China to send its first woman into space on Saturday


China has said it will send its first female astronaut into space on Saturday, when the Shenzhou-9 spacecraft blasts off from the Gobi desert for the country’s first ever manned space docking. Liu Yang, a 33-year-old major in the People’s Liberation Army who entered the astronaut training programme just two years ago, will take part in China’s fourth manned space launch, a spokeswoman for the country’s space progamme said. “From day one I have been told I am no different from the male astronauts,” Liu, a trained fighter pilot who is married but has no children, told the state broadcaster CCTV in an interview broadcast after Friday’s announcement.

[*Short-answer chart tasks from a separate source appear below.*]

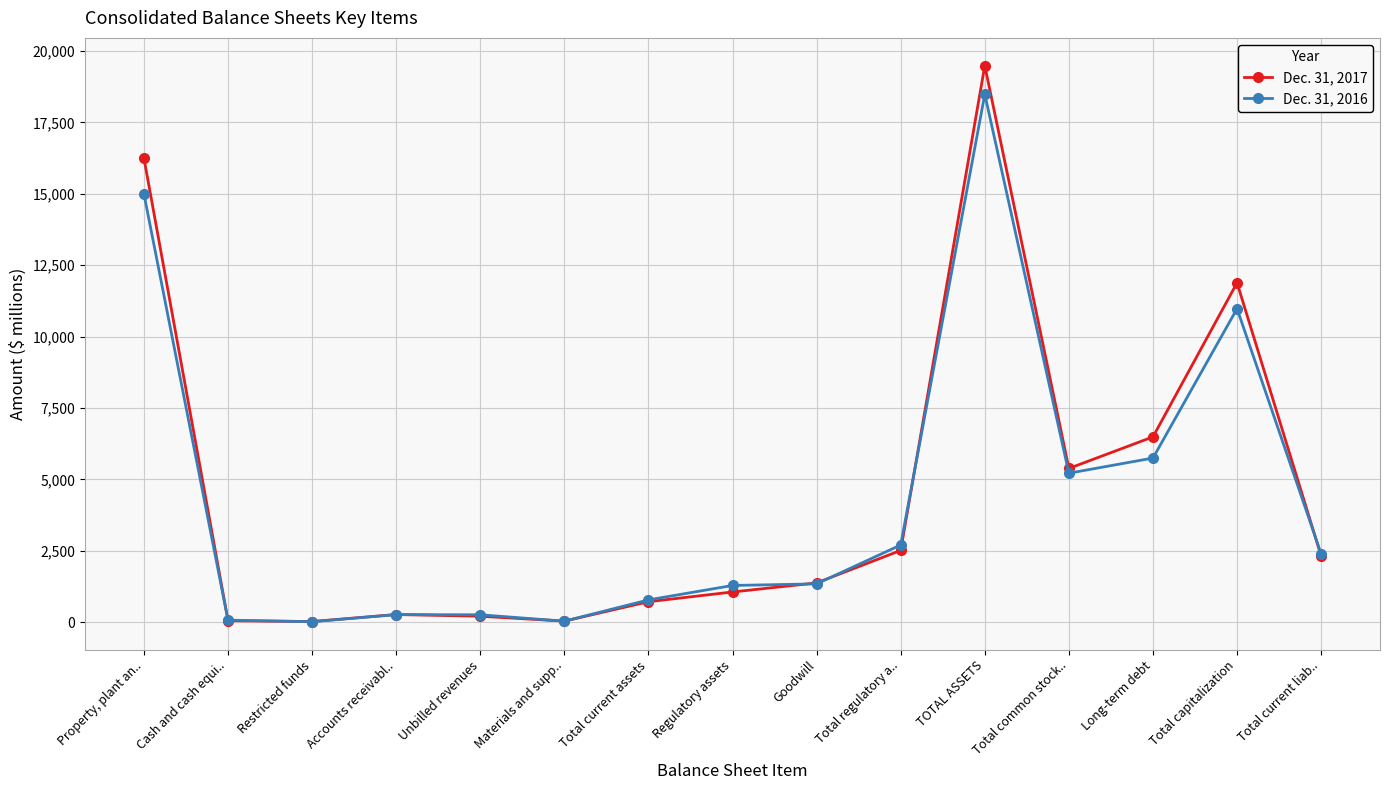

The Dec. 31, 2016 series shows 784 at Total current assets. True or false?

True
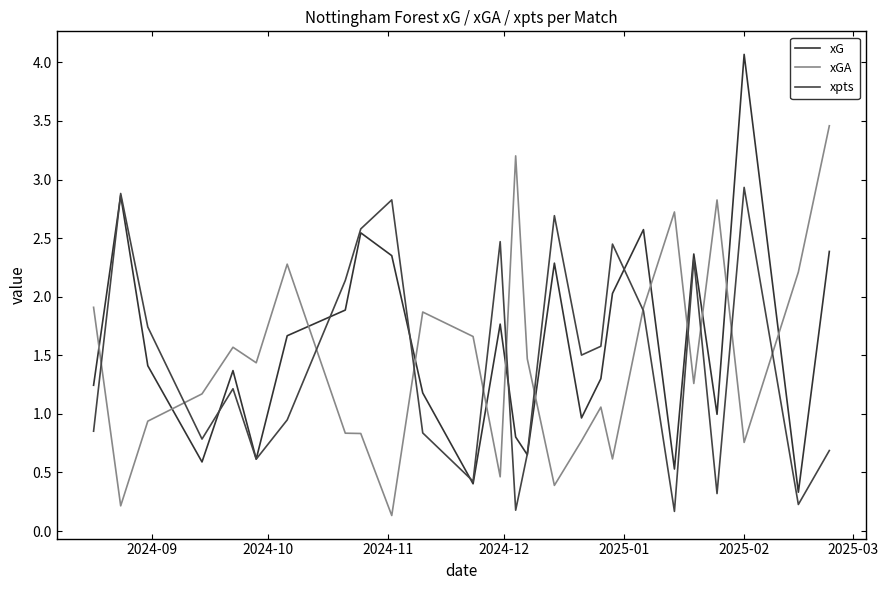

What is the difference between the maximum and minimum values in the xG series?

3.7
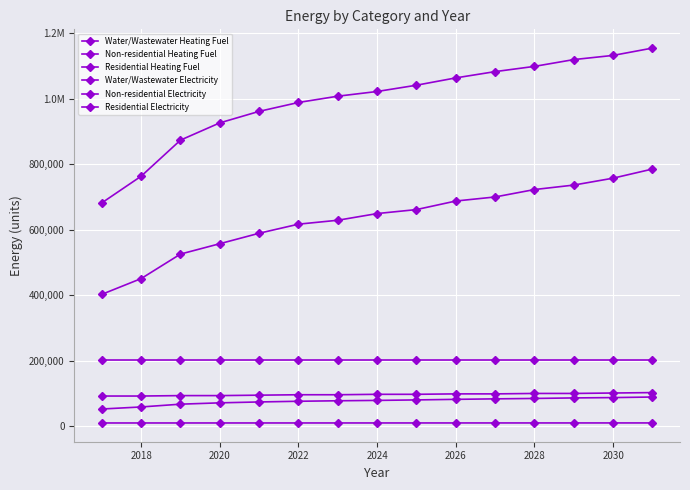

Does the chart have visible grid lines?

Yes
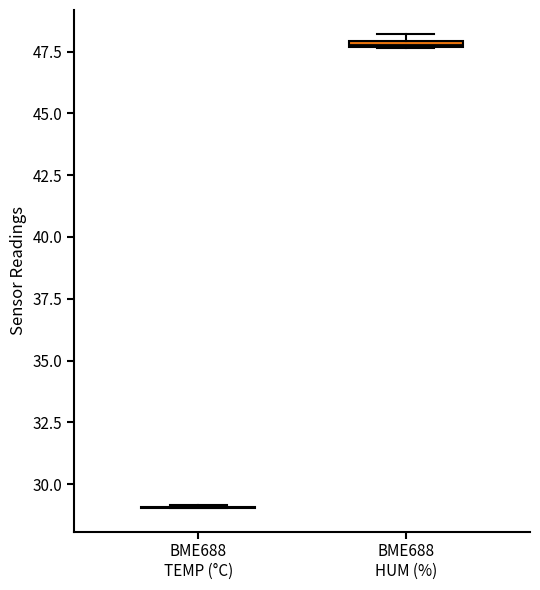

Where is the lower edge of the box for BME688 HUM (%) on the y-axis? The values are not printed on the chart, so give them approximately, as read against the axis.

47.5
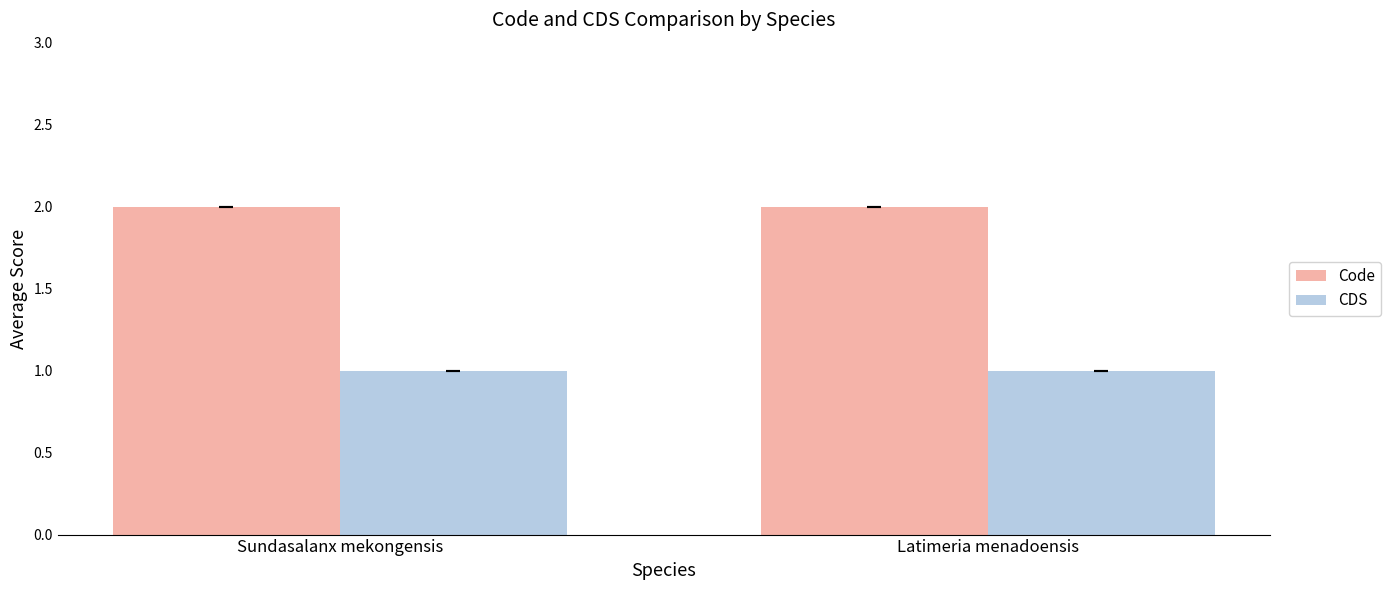

Reading left to right, transcribe all the data shown in this chart.

Code: Sundasalanx mekongensis=2	Latimeria menadoensis=2
CDS: Sundasalanx mekongensis=1	Latimeria menadoensis=1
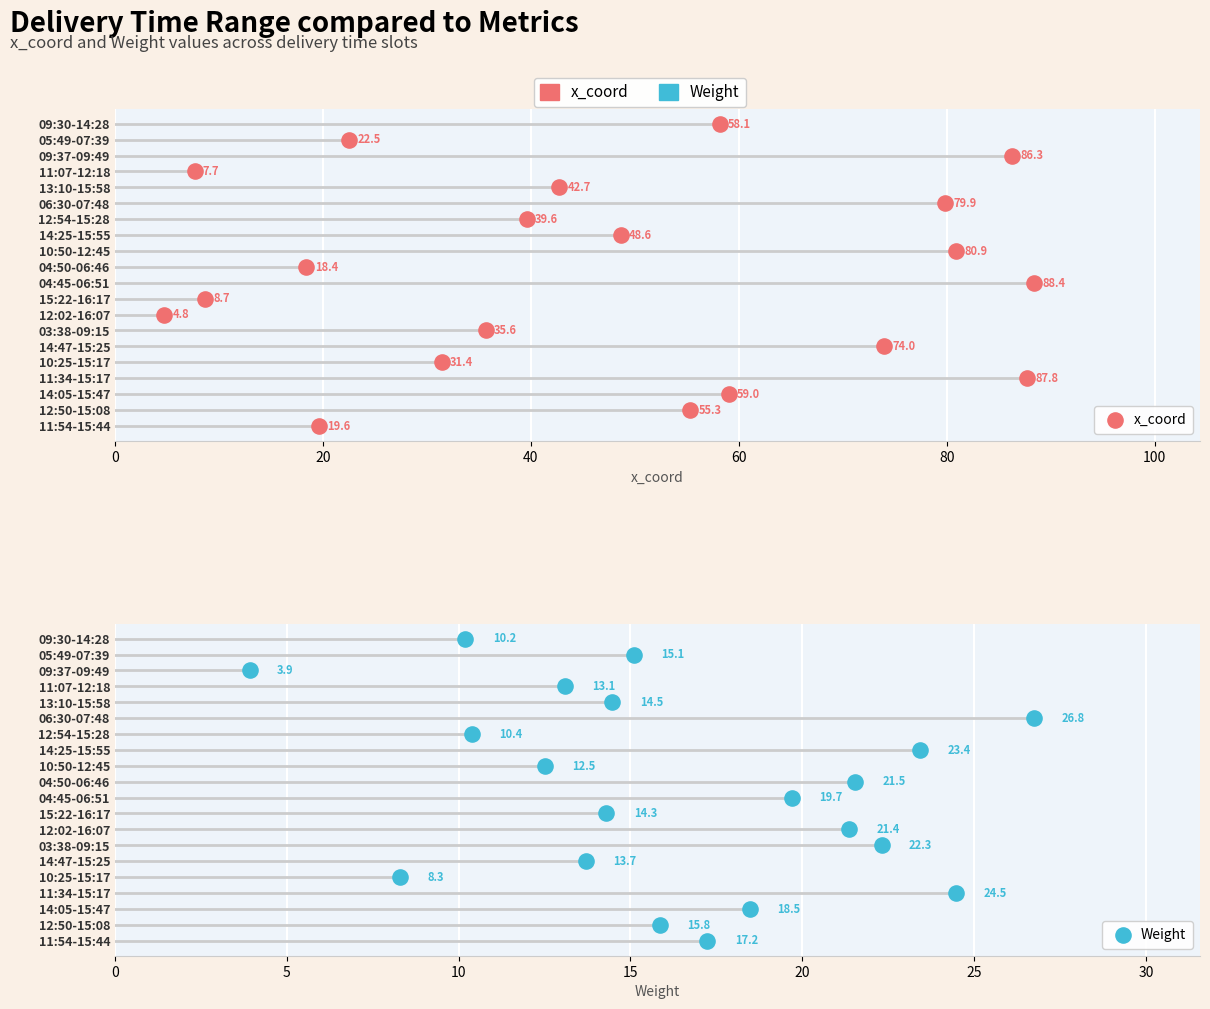

Which series reaches the maximum Y coordinate?

x_coord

“I believe in persevering. If you persevere, success lies ahead of you,” added a visibly emotional Liu, who was interviewed wearing her blue astronaut’s uniform. Liu joined the astronaut training programme in May 2010 and was selected as a possible candidate for Saturday’s mission after she excelled in testing, according to the official Xinhua news agency. She initially trained as a cargo pilot and has been praised for her cool handling of an incident when her jet hit a flock of pigeons but she was still able to land the heavily damaged aircraft. She and her two male colleagues — mission commander Jing Haipeng, 45, and Liu Wang, 43 — will take off at 6.37 pm (1037 GMT) from the Jiuquan space base in north China’s Gobi desert. They will perform China’s first manned space docking — a highly technical procedure that brings together two vessels in high speed orbit. At a press conference the astronauts — who appeared behind a glass wall before a small group of hand-picked journalists — said the manual docking was a “huge test”, but that they had rehearsed the procedure more than 1,500 times. “The three of us understand each other tacitly. One glance, one facial expression, one movement, we understand each other thoroughly,” said Jing.